Source extract ->
- - - - - - -

After months of furlough and unemployment, I have finally found a job so today I am going to be sharing a few things I did during my job searching journey which set me up for success. I really hope anyone who reads this is able to take something from this and I also hope these tips change things for you the same way it did for me.
Alright so boom…
Number 1 – Network
You have probably heard of this so many times but I cannot stress how important it is to make genuine connections with people in the industry you want to go into. Building genuine connections could end up landing you in your dream role. A good way to start is on LinkedIn or by attending career related events.
It’s also very very important to network across. This means networking with people who are also looking for work or in a similar position to you because when they do find work, they’ll be more likely to put you on as opposed to someone who is already up the ladder. Be smart with how you network!
Number 2 – TAILOR your CV/Resume
If you’re applying for a finance related job for example, have a finance tailored CV available. Specify that this is the field you are keen to enter and if you’re struggling with how to make a tailored CV, simply search on google the role or field name with CV/Resume and you’ll see so many examples on google images.

- - - - - - -

Problems and tasks ->
A: Reproduce the job-search tips from "After months of" to "career related events.".
B: Name each website or online service that the job-search tips mention.

Exercise data ->
- - - - - - -

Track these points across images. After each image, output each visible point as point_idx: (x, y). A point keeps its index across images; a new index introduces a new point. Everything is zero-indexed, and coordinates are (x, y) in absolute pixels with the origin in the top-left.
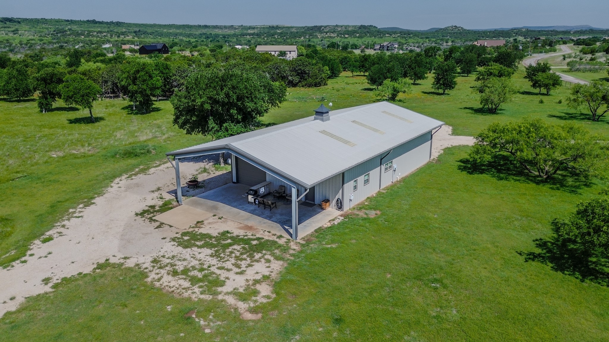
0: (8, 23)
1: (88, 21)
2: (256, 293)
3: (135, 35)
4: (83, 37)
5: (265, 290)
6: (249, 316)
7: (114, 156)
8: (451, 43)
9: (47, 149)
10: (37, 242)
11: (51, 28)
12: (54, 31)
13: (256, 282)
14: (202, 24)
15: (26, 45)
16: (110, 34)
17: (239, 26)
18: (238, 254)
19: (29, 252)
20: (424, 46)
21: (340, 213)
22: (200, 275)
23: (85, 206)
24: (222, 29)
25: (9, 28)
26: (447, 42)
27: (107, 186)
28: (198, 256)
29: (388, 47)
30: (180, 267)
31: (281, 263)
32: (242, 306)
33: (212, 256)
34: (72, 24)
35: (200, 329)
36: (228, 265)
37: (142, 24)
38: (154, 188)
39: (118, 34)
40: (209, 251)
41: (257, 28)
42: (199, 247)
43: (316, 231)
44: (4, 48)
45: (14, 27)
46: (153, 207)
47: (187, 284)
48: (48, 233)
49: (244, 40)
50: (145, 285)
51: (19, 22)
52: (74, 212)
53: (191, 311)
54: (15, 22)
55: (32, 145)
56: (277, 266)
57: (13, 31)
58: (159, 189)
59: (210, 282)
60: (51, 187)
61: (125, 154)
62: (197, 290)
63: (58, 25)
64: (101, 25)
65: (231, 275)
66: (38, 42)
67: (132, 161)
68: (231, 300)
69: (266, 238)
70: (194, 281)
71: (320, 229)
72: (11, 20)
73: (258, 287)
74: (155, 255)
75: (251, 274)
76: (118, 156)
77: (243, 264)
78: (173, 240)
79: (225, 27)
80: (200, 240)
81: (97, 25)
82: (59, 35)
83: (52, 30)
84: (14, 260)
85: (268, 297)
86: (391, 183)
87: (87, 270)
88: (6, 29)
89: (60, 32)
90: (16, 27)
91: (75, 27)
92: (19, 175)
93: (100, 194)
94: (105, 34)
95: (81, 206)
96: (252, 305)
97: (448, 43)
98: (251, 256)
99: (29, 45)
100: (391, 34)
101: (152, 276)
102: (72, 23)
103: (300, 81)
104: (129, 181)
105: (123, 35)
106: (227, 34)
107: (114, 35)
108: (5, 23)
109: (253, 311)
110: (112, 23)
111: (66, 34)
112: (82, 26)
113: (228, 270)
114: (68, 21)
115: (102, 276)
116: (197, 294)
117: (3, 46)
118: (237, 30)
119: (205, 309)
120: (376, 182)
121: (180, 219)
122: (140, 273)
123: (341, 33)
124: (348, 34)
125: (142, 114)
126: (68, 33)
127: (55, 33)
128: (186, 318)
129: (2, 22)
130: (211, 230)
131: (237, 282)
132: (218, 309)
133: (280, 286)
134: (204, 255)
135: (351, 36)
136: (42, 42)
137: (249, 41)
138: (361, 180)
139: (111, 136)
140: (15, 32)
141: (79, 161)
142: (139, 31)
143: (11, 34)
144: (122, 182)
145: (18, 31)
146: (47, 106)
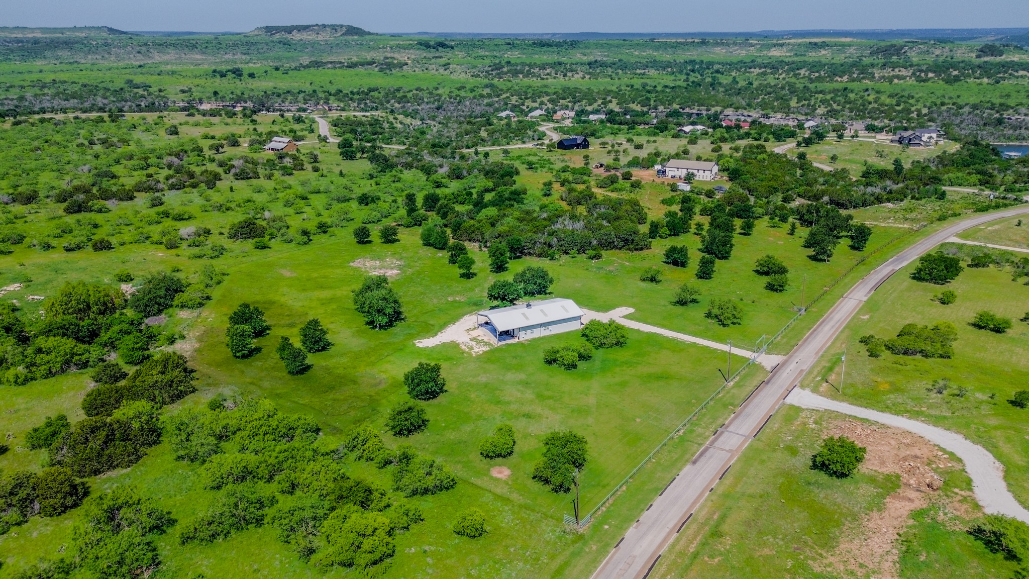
0: (440, 49)
2: (479, 352)
3: (588, 67)
4: (521, 76)
7: (469, 304)
9: (448, 295)
10: (439, 333)
11: (487, 56)
12: (490, 66)
13: (481, 351)
16: (556, 70)
18: (481, 345)
19: (437, 335)
22: (470, 347)
23: (453, 325)
25: (441, 57)
27: (461, 318)
28: (472, 343)
30: (467, 345)
31: (489, 348)
34: (514, 49)
35: (464, 356)
36: (478, 346)
38: (473, 322)
39: (565, 70)
40: (476, 343)
43: (506, 343)
44: (433, 103)
45: (446, 56)
46: (470, 329)
47: (466, 348)
48: (442, 331)
50: (458, 347)
51: (452, 47)
52: (450, 326)
54: (448, 46)
55: (443, 292)
57: (444, 65)
58: (475, 323)
59: (471, 349)
61: (473, 303)
63: (496, 52)
64: (550, 49)
65: (477, 348)
66: (469, 93)
68: (473, 353)
69: (491, 343)
70: (468, 348)
71: (508, 343)
72: (442, 44)
74: (463, 341)
75: (481, 349)
76: (471, 304)
77: (481, 347)
78: (470, 339)
79: (735, 42)
80: (475, 340)
81: (545, 49)
82: (494, 73)
83: (487, 62)
84: (434, 336)
85: (480, 354)
86: (548, 334)
87: (448, 341)
88: (439, 60)
89: (497, 69)
90: (449, 56)
91: (514, 56)
92: (437, 308)
93: (459, 321)
94: (548, 71)
98: (484, 345)
99: (458, 98)
101: (461, 345)
102: (514, 47)
103: (623, 246)
104: (469, 317)
105: (571, 71)
106: (730, 60)
107: (559, 72)
108: (438, 50)
109: (475, 355)
110: (566, 42)
111: (503, 71)
112: (525, 51)
114: (509, 42)
115: (451, 343)
116: (468, 350)
117: (432, 99)
118: (752, 48)
119: (468, 353)
120: (537, 333)
121: (474, 334)
122: (458, 344)
123: (924, 68)
124: (934, 72)
125: (497, 272)
126: (505, 69)
127: (490, 69)
128: (463, 353)
129: (434, 48)
130: (480, 338)
131: (477, 350)
132: (470, 354)
133: (485, 353)
134: (474, 343)
135: (941, 75)
136: (472, 95)
137: (751, 84)
138: (529, 332)
139: (473, 290)
140: (446, 66)
141: (457, 304)
142: (596, 61)
143: (441, 71)
144: (467, 317)
145: (449, 64)
146: (453, 261)
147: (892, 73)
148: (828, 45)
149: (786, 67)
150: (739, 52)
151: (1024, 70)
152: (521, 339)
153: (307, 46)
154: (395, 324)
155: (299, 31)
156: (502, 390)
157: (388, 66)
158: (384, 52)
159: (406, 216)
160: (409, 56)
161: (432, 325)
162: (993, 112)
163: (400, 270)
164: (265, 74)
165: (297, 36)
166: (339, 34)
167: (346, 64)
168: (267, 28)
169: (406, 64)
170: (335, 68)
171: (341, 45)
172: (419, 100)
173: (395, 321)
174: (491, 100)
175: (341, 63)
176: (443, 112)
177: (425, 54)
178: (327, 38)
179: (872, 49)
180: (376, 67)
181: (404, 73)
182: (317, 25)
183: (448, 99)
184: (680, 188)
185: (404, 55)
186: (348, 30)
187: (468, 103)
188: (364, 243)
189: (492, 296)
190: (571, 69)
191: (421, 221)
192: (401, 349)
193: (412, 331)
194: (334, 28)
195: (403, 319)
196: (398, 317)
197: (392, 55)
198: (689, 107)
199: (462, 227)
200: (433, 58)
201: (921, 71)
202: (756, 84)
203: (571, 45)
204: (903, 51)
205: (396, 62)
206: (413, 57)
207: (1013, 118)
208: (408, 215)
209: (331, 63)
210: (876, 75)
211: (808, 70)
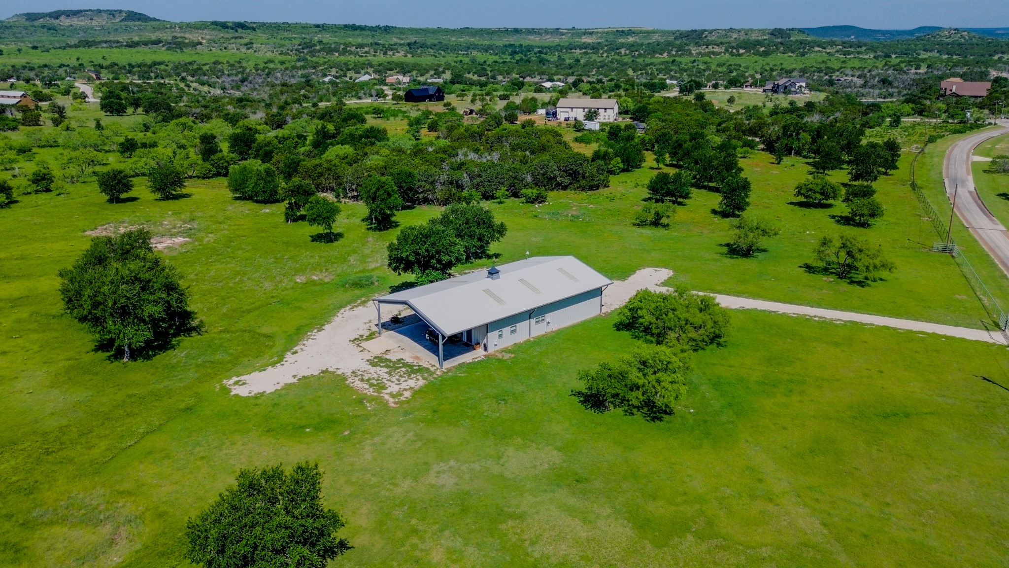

- - - - - - -

Exercise responses ->
A:
After months of furlough and unemployment, I have finally found a job so today I am going to be sharing a few things I did during my job searching journey which set me up for success. I really hope anyone who reads this is able to take something from this and I also hope these tips change things for you the same way it did for me.
Alright so boom…
Number 1 – Network
You have probably heard of this so many times but I cannot stress how important it is to make genuine connections with people in the industry you want to go into. Building genuine connections could end up landing you in your dream role. A good way to start is on LinkedIn or by attending career related events.

B:
- LinkedIn
- google
- google images